→ **Problem details**
If an entry below holds a picture, leave the picture out and print the rest exactly.

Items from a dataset
--- START ---

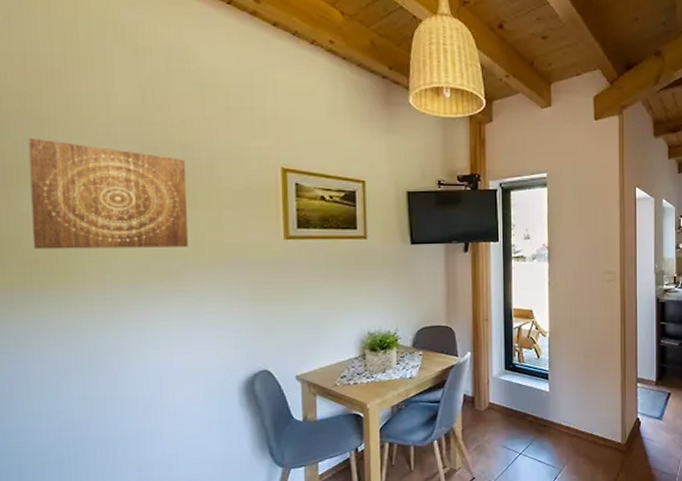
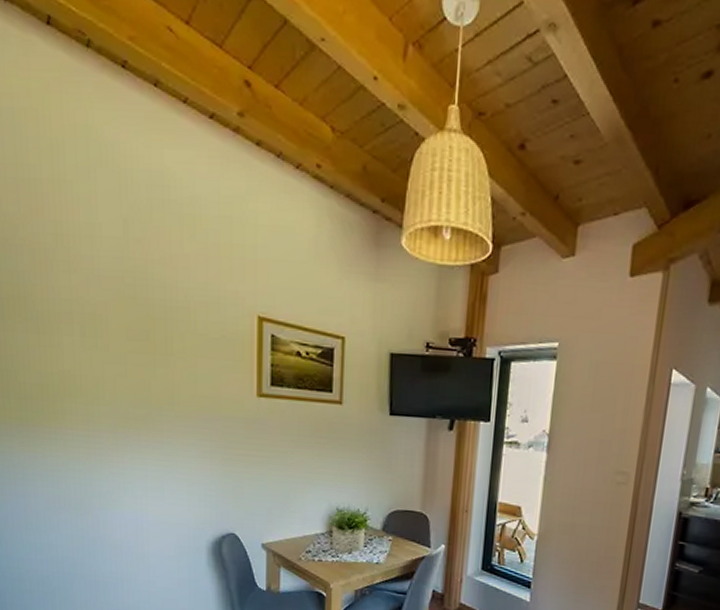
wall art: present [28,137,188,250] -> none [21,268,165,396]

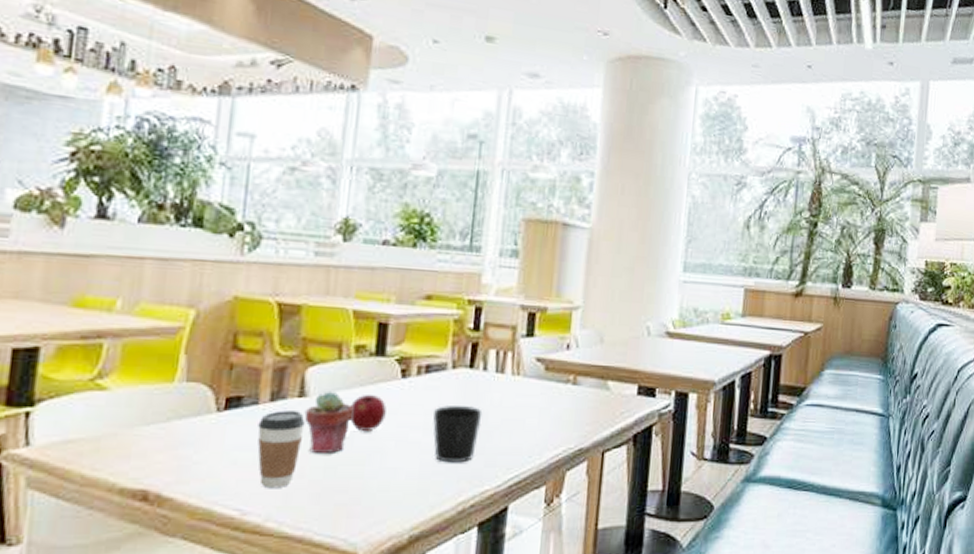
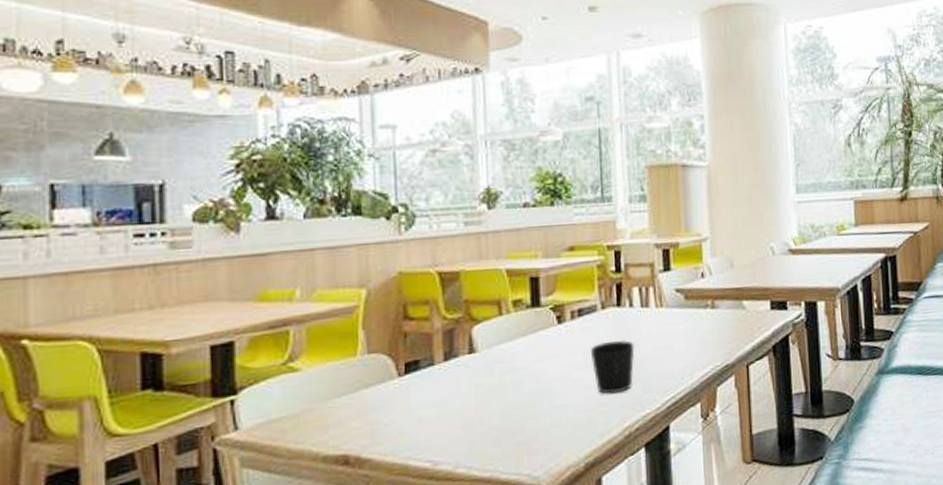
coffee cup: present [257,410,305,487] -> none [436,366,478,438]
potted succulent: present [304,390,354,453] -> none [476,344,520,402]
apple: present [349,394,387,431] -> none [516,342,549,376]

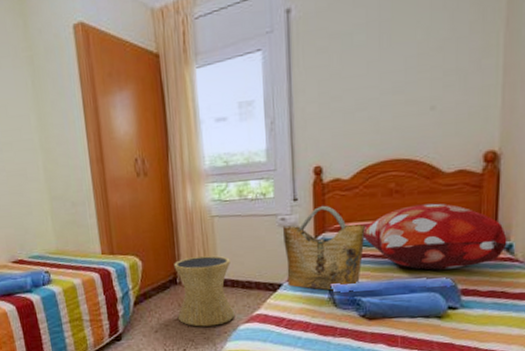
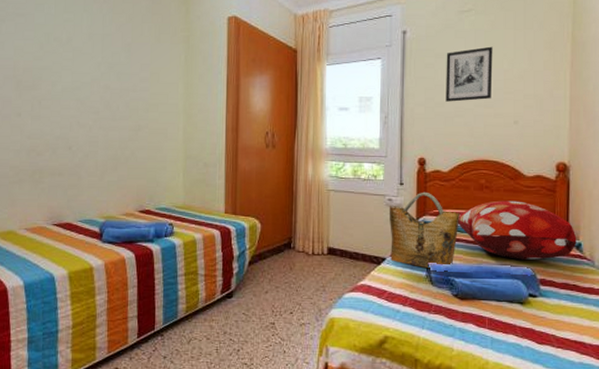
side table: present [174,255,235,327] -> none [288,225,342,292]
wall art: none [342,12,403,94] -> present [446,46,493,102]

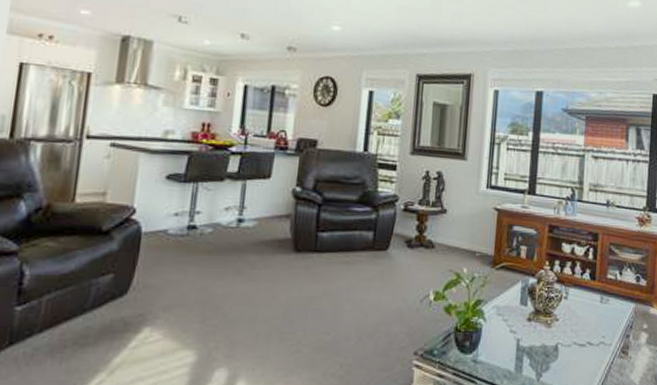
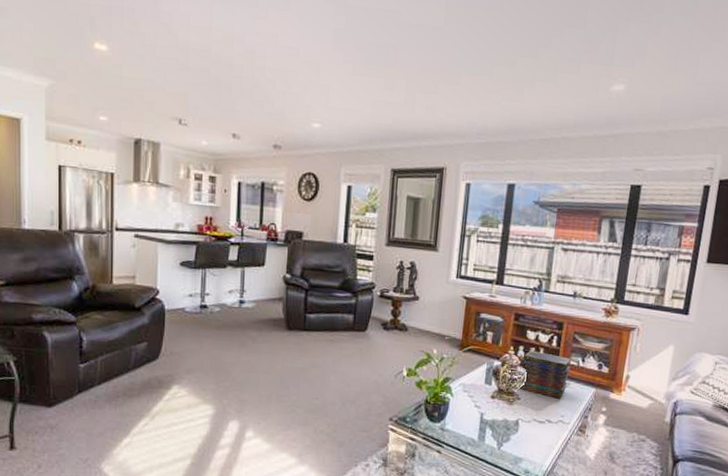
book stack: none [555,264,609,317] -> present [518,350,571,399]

--- END ---

→ **Written response**
wall art: present [28,137,188,250] -> none [21,268,165,396]

coffee cup: present [257,410,305,487] -> none [436,366,478,438]
potted succulent: present [304,390,354,453] -> none [476,344,520,402]
apple: present [349,394,387,431] -> none [516,342,549,376]

side table: present [174,255,235,327] -> none [288,225,342,292]
wall art: none [342,12,403,94] -> present [446,46,493,102]

book stack: none [555,264,609,317] -> present [518,350,571,399]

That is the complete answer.